(Data items)
--- START ---

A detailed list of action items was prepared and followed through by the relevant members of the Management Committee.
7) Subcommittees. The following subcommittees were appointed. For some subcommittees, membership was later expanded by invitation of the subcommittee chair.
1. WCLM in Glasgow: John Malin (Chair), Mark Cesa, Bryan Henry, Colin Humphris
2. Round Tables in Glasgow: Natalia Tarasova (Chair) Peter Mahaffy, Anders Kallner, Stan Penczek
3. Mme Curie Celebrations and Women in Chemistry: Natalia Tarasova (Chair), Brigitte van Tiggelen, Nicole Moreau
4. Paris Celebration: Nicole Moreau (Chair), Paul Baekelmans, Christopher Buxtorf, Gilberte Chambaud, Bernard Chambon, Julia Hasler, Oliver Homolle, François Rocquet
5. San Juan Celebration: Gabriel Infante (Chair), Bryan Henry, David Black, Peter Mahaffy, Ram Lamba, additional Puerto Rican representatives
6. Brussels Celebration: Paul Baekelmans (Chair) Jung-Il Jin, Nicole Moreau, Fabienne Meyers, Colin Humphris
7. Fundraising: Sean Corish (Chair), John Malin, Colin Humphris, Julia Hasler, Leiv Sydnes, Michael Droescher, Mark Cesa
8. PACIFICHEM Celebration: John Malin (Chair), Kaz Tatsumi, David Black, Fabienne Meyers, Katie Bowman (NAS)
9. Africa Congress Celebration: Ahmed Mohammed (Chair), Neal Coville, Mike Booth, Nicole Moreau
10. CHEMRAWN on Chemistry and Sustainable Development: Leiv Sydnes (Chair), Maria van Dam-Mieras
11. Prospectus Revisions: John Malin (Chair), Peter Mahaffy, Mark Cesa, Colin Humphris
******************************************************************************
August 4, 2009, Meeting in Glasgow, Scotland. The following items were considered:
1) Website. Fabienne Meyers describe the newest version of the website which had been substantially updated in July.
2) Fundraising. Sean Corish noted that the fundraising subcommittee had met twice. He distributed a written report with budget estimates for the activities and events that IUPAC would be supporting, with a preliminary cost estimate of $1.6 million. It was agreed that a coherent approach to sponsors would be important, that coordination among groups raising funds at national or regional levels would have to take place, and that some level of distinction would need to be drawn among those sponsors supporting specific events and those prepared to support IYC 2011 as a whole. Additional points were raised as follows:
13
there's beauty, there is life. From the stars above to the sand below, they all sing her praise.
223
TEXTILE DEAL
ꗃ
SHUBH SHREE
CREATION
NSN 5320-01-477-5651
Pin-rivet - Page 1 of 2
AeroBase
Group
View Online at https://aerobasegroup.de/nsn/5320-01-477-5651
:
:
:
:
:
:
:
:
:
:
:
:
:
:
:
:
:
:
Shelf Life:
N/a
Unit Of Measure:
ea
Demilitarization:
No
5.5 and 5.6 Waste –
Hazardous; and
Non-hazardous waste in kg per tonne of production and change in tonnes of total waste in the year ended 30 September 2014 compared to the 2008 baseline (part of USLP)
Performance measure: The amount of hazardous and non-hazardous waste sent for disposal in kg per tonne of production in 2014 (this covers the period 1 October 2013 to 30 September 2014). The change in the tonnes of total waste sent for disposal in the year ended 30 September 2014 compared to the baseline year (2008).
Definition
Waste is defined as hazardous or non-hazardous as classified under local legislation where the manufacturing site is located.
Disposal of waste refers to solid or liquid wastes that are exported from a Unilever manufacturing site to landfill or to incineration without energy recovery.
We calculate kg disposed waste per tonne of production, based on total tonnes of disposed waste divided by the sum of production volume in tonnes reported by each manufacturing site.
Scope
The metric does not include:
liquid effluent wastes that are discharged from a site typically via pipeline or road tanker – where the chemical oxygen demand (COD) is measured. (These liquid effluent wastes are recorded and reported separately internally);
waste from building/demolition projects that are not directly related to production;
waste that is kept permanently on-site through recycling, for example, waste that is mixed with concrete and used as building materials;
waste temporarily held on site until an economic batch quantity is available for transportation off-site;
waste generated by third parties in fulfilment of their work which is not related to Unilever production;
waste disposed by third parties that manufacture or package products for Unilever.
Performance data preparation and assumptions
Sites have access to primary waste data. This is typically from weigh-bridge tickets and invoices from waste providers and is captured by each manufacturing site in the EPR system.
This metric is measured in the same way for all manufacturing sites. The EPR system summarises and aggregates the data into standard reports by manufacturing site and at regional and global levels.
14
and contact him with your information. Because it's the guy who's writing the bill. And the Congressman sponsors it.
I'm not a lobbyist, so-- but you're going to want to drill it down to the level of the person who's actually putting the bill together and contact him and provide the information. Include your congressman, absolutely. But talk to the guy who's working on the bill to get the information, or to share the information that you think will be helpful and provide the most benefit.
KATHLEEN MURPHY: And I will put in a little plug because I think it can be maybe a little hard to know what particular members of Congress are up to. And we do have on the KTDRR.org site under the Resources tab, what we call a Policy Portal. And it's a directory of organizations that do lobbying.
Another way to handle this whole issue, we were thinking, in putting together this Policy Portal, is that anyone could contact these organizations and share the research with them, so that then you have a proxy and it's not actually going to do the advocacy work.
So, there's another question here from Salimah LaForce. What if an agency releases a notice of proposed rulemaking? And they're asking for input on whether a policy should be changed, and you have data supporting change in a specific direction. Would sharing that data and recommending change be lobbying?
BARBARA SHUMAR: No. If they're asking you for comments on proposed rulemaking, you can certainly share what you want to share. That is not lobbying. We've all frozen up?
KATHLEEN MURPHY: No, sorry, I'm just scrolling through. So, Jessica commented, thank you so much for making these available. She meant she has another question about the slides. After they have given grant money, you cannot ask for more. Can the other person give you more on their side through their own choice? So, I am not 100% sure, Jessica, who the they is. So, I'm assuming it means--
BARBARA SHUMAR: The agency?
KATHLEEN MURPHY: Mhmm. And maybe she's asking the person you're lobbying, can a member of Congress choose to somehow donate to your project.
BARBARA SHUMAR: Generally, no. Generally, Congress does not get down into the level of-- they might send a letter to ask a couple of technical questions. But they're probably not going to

--- END ---

EXERCISE:
In the entries above, please find the line with "5.5 and 5.6 Waste –" and the line with "Waste is defined", then write out exactly those two lines and every line between them, and nothing more.

ANSWER FOR THE TASK:
5.5 and 5.6 Waste –
Hazardous; and
Non-hazardous waste in kg per tonne of production and change in tonnes of total waste in the year ended 30 September 2014 compared to the 2008 baseline (part of USLP)
Performance measure: The amount of hazardous and non-hazardous waste sent for disposal in kg per tonne of production in 2014 (this covers the period 1 October 2013 to 30 September 2014). The change in the tonnes of total waste sent for disposal in the year ended 30 September 2014 compared to the baseline year (2008).
Definition
Waste is defined as hazardous or non-hazardous as classified under local legislation where the manufacturing site is located.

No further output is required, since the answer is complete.